On the role of the Enforcement Branch…
We have a strong investor protection mandate at the OSC, and that’s something that I am hoping to build upon.
The role of the Enforcement Branch at the OSC is to take complaints that come to us – through other agencies, the police, other regulators or the public – and investigate the complaint to determine if a violation of securities laws has occurred.
Our case assessment department will review the complaint and look at a couple of things. First, they’re looking to see if there is indeed a violation of the rules. This could be rules established under the Securities Act, the Commodity Futures Act or other related legislation.
Then, we look at the harm. We prioritize cases that pose the highest risk to investors and we investigate them. And just like you see on TV, we have trials with lawyers on both sides, we put forward the evidence, we have cross-examinations and then a panel of three Commissioners decide whether we have proved our case.
On his current priorities…
As I settle into my new job I’m looking at whether we’re investigating the right cases and whether we’re doing so in the most efficient way.
We try to investigate cases that send a strong regulatory message around the importance of protecting investors. One priority area, for example, involves seniors. I consider some seniors a potentially very vulnerable group in our society, so I would like us to explore cases that would ensure we’re sending a strong regulatory message by protecting some of the most vulnerable participants in the capital markets.

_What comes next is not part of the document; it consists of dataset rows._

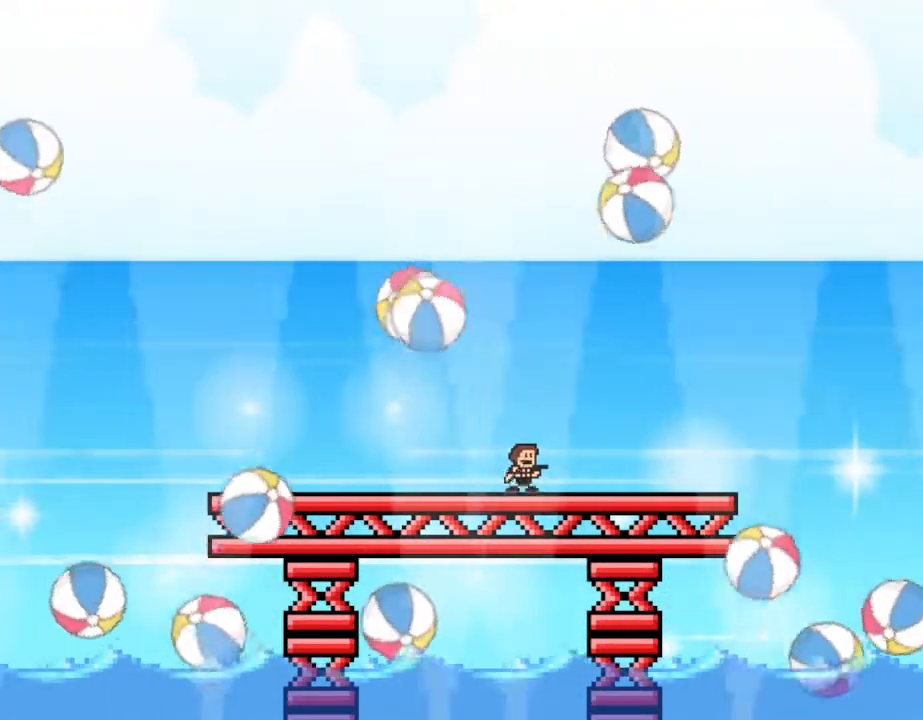
{"keys": [], "events": [[17, "left", "down"], [183, "left", "up"], [317, "right", "down"], [417, "right", "up"]]}
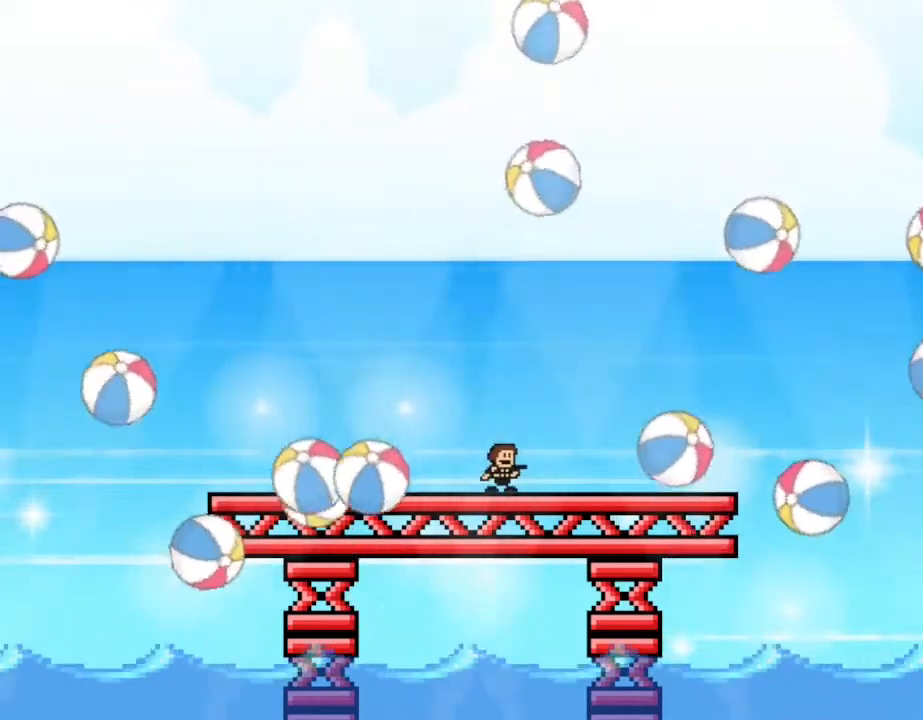
{"keys": ["left"], "events": [[183, "right", "down"], [283, "right", "up"], [417, "left", "down"]]}
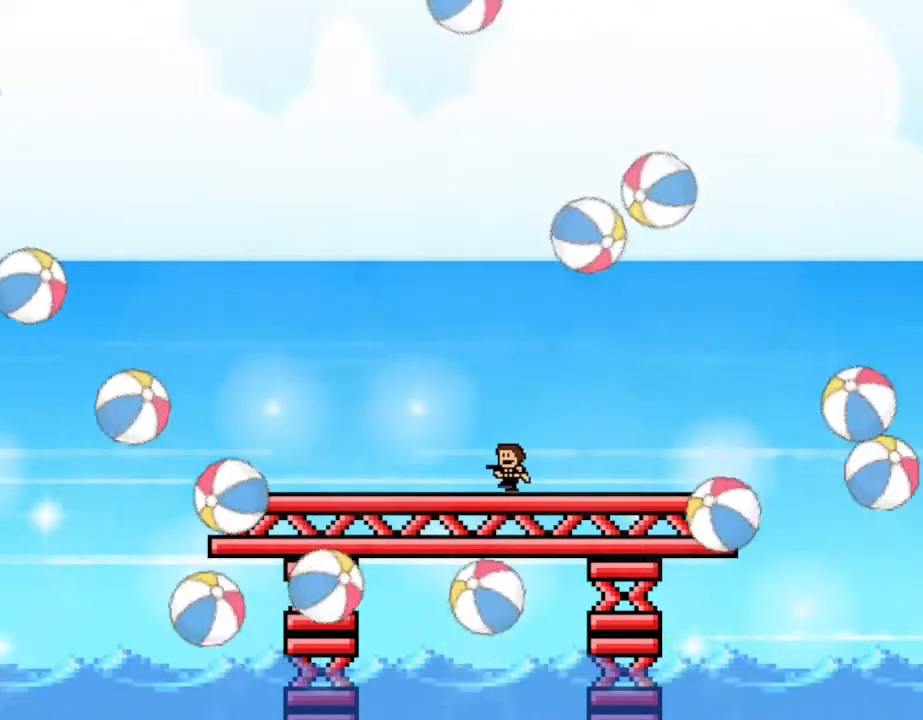
{"keys": [], "events": [[100, "left", "up"], [267, "right", "down"], [350, "right", "up"]]}
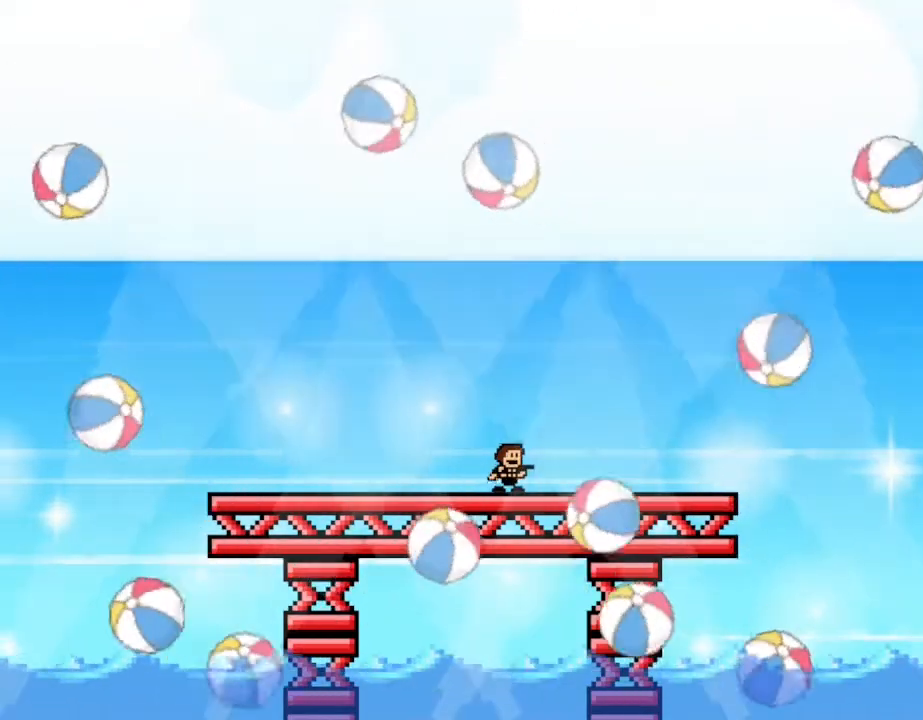
{"keys": [], "events": [[33, "left", "down"], [217, "left", "up"]]}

I’m also looking to take on different types of cases. I will be working with the various branches within the OSC, including the Investor Office, to identify high-risk areas that may negatively impact investors and capital markets.
On investor-focused initiatives…
Currently the OSC is heavily focused on the issue of binary options. We are increasingly concerned about the growing number of websites promoting offshore binary options trading platforms that are targeting Canadians. These websites can make it seem like investors can make quick money with binary options, but we want to make it clear that no business is currently registered or authorized to sell binary options in Canada. We’re also looking at ways outside of enforcement to educate investors on the risks of binary options. To that end our team has been working with regulators in Canada, North America, and across the world to try and find the best strategy.

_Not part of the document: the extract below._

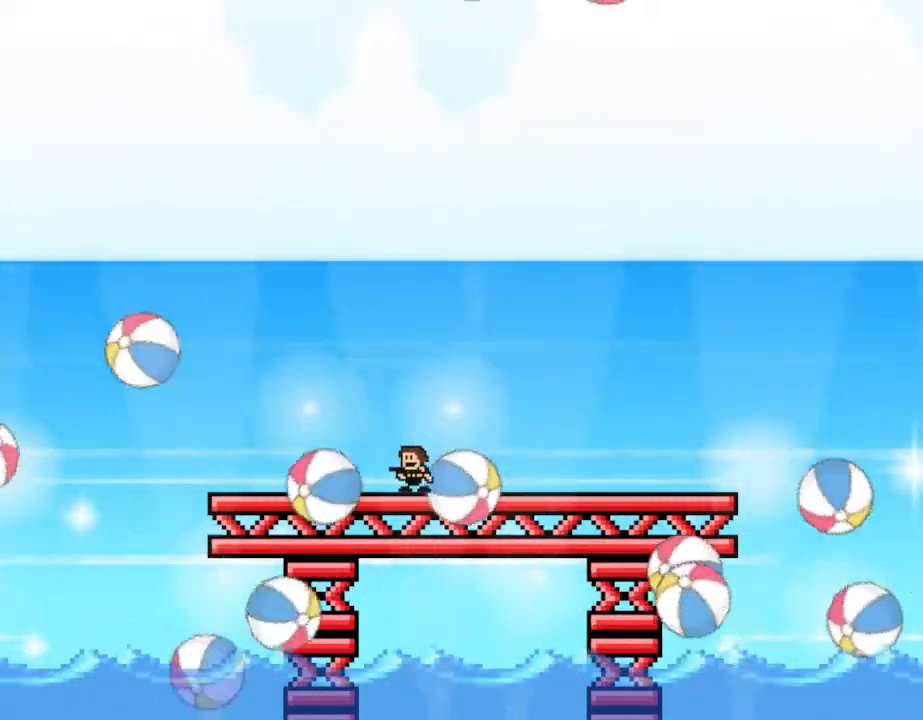
{"keys": ["right"], "events": [[183, "right", "down"]]}
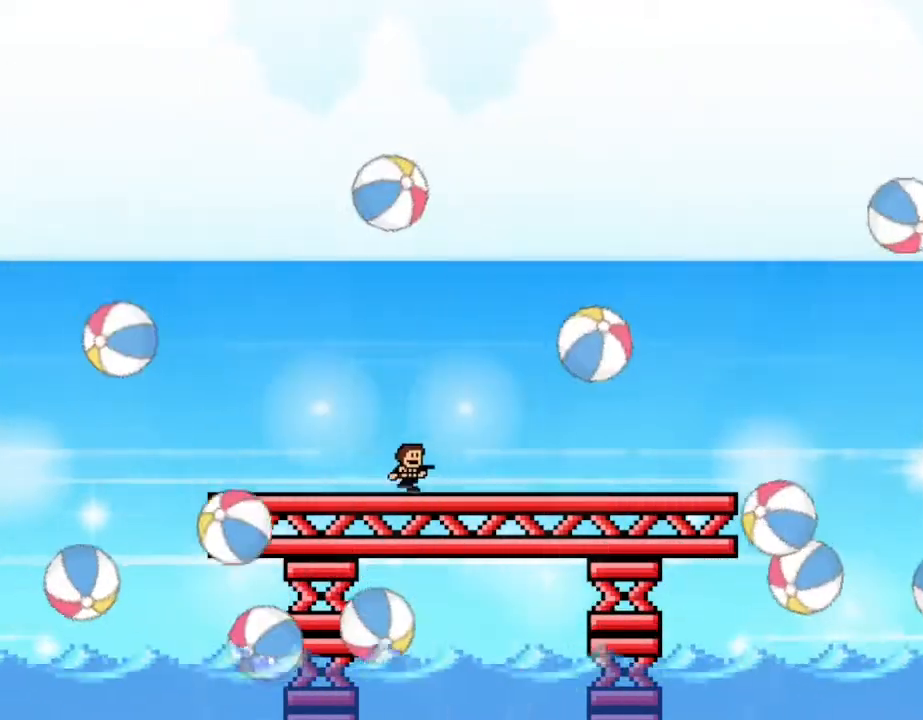
{"keys": [], "events": [[133, "right", "up"], [250, "right", "down"], [383, "right", "up"]]}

We also regularly participate in the OSC in the Community program run by the Investor Office. I think that Enforcement has a role to be out there explaining to people what we do and how we do it. The program also helps ensure that investors understand their rights and responsibilities with respect to their advisor. The OSC encourages investors to ask questions, do their own research and reach out to the Ontario Securities Commission if they feel that they’ve been mistreated or have concerns. We’re here for them.
Another big project that the Enforcement Branch is working on is the whistleblower program. Among other things, the program operates with the premise that it is very difficult for individuals to come forward with serious issues that affect the company or entity where they work. We want to encourage potential whistleblowers to take that courageous step forward and assist us with investigating hard-to-detect regulatory offenses.
Any final thoughts?
I want to let people know that we welcome new ideas on how we can work better, including with both the Investor Office and investors directly. Enforcement has often been utilized as a blunt instrument when everything else hasn’t worked. Our goal is to work with investors and the participants of the capital markets to explore ideas about intervening in matters as early as possible in order to prevent harm.